Provided information START

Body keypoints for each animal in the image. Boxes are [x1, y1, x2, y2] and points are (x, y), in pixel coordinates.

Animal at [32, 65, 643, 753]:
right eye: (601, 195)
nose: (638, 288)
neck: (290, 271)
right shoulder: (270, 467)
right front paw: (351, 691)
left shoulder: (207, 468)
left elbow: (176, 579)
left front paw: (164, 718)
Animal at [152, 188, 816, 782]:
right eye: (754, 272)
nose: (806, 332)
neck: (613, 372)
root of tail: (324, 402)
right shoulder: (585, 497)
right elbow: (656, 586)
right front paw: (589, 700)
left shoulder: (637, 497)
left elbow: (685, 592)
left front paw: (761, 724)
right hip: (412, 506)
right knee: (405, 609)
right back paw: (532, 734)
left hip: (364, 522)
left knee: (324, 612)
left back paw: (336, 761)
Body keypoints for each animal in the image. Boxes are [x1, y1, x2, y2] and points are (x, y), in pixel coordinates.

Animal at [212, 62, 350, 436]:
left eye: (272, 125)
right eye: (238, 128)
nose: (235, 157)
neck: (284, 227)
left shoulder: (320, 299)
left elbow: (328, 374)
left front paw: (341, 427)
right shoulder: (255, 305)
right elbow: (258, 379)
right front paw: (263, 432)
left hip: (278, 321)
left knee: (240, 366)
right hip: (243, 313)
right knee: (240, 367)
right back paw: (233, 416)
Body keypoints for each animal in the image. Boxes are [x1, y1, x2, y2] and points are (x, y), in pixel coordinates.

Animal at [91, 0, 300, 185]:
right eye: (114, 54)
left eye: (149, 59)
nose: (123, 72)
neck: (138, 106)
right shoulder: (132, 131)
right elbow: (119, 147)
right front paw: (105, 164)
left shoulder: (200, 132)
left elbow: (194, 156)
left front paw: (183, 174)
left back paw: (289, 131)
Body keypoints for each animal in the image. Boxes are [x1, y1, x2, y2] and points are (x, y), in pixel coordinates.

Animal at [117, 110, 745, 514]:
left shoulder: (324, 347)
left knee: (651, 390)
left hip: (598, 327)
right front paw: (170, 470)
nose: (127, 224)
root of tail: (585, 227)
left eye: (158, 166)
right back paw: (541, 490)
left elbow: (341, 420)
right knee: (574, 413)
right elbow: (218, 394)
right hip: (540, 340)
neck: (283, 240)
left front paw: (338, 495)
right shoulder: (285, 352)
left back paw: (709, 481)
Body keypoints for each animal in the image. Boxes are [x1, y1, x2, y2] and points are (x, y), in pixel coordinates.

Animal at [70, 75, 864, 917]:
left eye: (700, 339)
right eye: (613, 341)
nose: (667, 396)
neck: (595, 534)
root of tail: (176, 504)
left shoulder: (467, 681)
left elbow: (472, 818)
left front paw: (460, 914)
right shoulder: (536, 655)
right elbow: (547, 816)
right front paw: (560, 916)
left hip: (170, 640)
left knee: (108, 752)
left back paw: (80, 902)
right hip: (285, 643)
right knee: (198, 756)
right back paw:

Provided information END

The material must be transcribed exactly, down to the last line.

- [Written answer]:
Body keypoints for each animal in the image. Boxes are [x1, y1, x2, y2] and points are (x, y), in pixel coordinates.

Animal at [32, 65, 643, 753]:
right eye: (601, 195)
nose: (638, 288)
neck: (290, 271)
right shoulder: (270, 467)
right front paw: (351, 691)
left shoulder: (207, 468)
left elbow: (176, 579)
left front paw: (164, 718)
Animal at [152, 188, 816, 782]:
right eye: (754, 272)
nose: (806, 332)
neck: (613, 372)
root of tail: (324, 402)
right shoulder: (585, 497)
right elbow: (656, 586)
right front paw: (589, 700)
left shoulder: (637, 497)
left elbow: (685, 592)
left front paw: (761, 724)
right hip: (412, 506)
right knee: (405, 609)
right back paw: (532, 734)
left hip: (364, 522)
left knee: (324, 612)
left back paw: (336, 761)
Body keypoints for each animal in the image. Boxes are [x1, y1, x2, y2] and points are (x, y), in pixel coordinates.

Animal at [212, 62, 350, 436]:
left eye: (272, 125)
right eye: (238, 128)
nose: (235, 157)
neck: (284, 227)
left shoulder: (320, 299)
left elbow: (328, 374)
left front paw: (341, 427)
right shoulder: (255, 305)
right elbow: (258, 379)
right front paw: (263, 432)
left hip: (278, 321)
left knee: (240, 366)
right hip: (243, 313)
right knee: (240, 367)
right back paw: (233, 416)
Body keypoints for each animal in the image. Boxes are [x1, y1, x2, y2] and points are (x, y), in pixel coordinates.

Animal at [91, 0, 300, 185]:
right eye: (114, 54)
left eye: (149, 59)
nose: (123, 72)
neck: (138, 106)
right shoulder: (132, 131)
right elbow: (119, 147)
right front paw: (105, 164)
left shoulder: (200, 132)
left elbow: (194, 156)
left front paw: (183, 174)
left back paw: (289, 131)
Body keypoints for each animal in the image. Boxes are [x1, y1, x2, y2] and points are (x, y), in pixel coordinates.

Animal at [117, 110, 745, 514]:
left shoulder: (324, 347)
left knee: (651, 390)
left hip: (598, 327)
right front paw: (170, 470)
nose: (127, 224)
root of tail: (585, 227)
left eye: (158, 166)
right back paw: (541, 490)
left elbow: (341, 420)
right knee: (574, 413)
right elbow: (218, 394)
right hip: (540, 340)
neck: (283, 240)
left front paw: (338, 495)
right shoulder: (285, 352)
left back paw: (709, 481)
Body keypoints for each animal in the image. Boxes are [x1, y1, x2, y2] and points are (x, y), in pixel coordinates.

Animal at [70, 75, 864, 917]:
left eye: (700, 339)
right eye: (613, 341)
nose: (667, 396)
neck: (595, 534)
root of tail: (176, 504)
left shoulder: (467, 681)
left elbow: (472, 818)
left front paw: (460, 914)
right shoulder: (536, 655)
right elbow: (547, 816)
right front paw: (560, 916)
left hip: (170, 640)
left knee: (108, 752)
left back paw: (80, 902)
right hip: (285, 643)
right knee: (198, 756)
right back paw:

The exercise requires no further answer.